There is an added difficulty with the found poems, in that because of the nature of the primary texts none of the poems stand out above the others. They are featureless, lack mood and tension, and are dangerously consistent; short observations of activity or non activity interrupted by numbers from suicide scores and psychometric tests. In addition, found poetry works best when it works against the interests or activity of the original text. It’s a process of creating something new, and in a sense reacting against the text. Page’s poems align themselves with the theme of the reports, and so from a crafting perspective Page doesn’t lift a new text from the primary data. Again, to find a poem in legal or medical reports is very difficult, and had Page chosen instead to write meditative poems influenced from her diary entries or created found poems from these entries, I think my review would be a very different one.

So unfortunately, I can’t recommend CATHARSIS to poetry readers, but part two is prose: a play.

The play follows Natalie as she leaves the psychiatric hospital and comes to terms with life outside. She struggles with old friends, family members, and clinicians, all of whom manipulate her in various ways and fail to understand her situation, her behaviour and her difficulty communicating. The thrust of the play is thematic – an exploration of the lives of ‘revolving door patient[s]’ – particularly the time between admissions which Natalie refers to as; ‘Flat Space’.

It flows well, and the scenes are easy to follow, but Page adds some details in the play notes that make reading and performing potentially problematic: she suggests that ‘multiple characters are played by one actor, these change according to my interpretation. Occasionally I make suggestions within stage directions’ and we see this in effect later:

Those present are: a judge […], an independent doctor (Dr), Natalie’s Responsible Clinician (RC), and Natalie’s Social Worker. The actors of these characters later double up as Natalie’s friends and the voices that she hears.

We are given further specifics:

Michael is mute (he is played by the same actor that plays Natalie’s responsible clinician) […] all of Natalie’s friends are played by the same actors as the hospital staff in the previous scene, in slightly different costumes.

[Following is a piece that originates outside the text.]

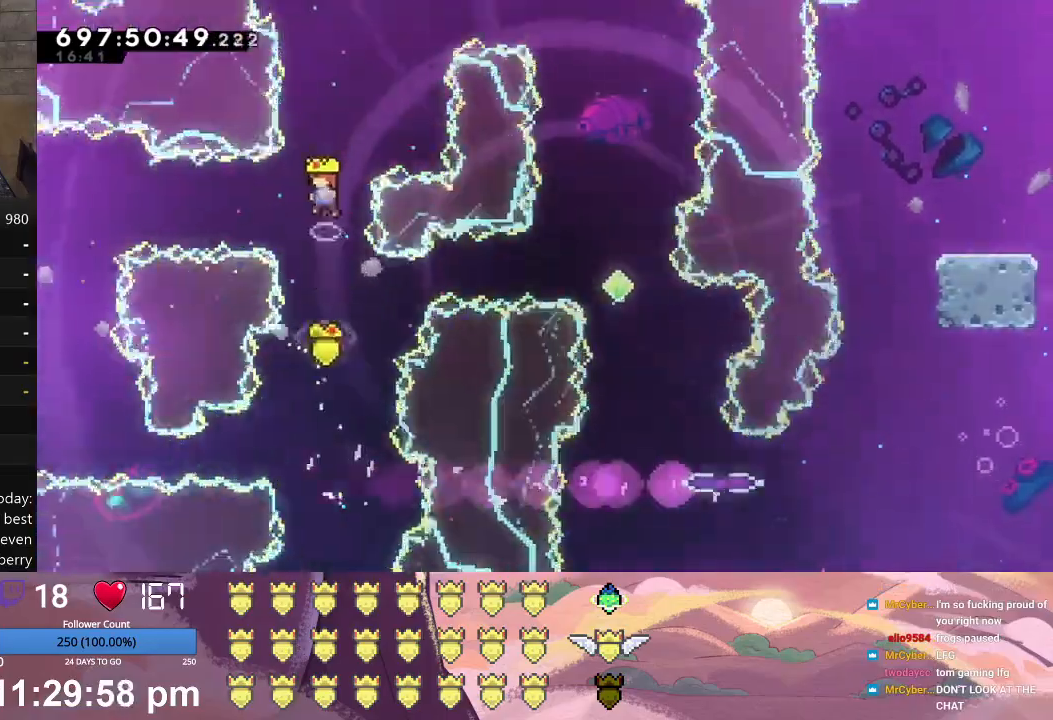
{"buttons": ["A", "L1", "DPAD_UP", "DPAD_RIGHT"], "left_stick": "center", "events": [[167, "DPAD_RIGHT", "down"], [167, "DPAD_UP", "down"], [167, "L1", "down"], [267, "A", "down"]]}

I could understand this doubling up of actors if there was a symbolic reason for doing so, but that isn’t clear from the text, and the seemingly random assignation of actors to characters in the second scene of the play makes me doubt whether the move is a symbolic one. I could understand shifting the actors around later in the play so as to confuse the audience and emphasise Natalie’s deteriorating mental state, but doing so in the second scene of the play is confusing and unclear. A similarly strange choice is made later in the play when something unfortunate happens to a character we met only once, yet we are encouraged to feel sympathy for this character when, had it had happened to one of the other characters we’d grown to know, it would have been far more effective.

At points it’s not clear quite where the play is going, or whether it’s moving at all, though this stillness is counteracted by the good characterisation and entertaining dialogue that reveals more about the various characters and their story lines. The story picks up later in the play when Natalie’s father enters the picture, and this leads to a heavy scene weighed down with exposition that could have been sprinkled through the earlier scenes. The conclusion is very dark, but the play does read much better than the poetry. I’d encourage the author to stick to prose, or find a form of poetry that better expresses the theme she wants to tackle.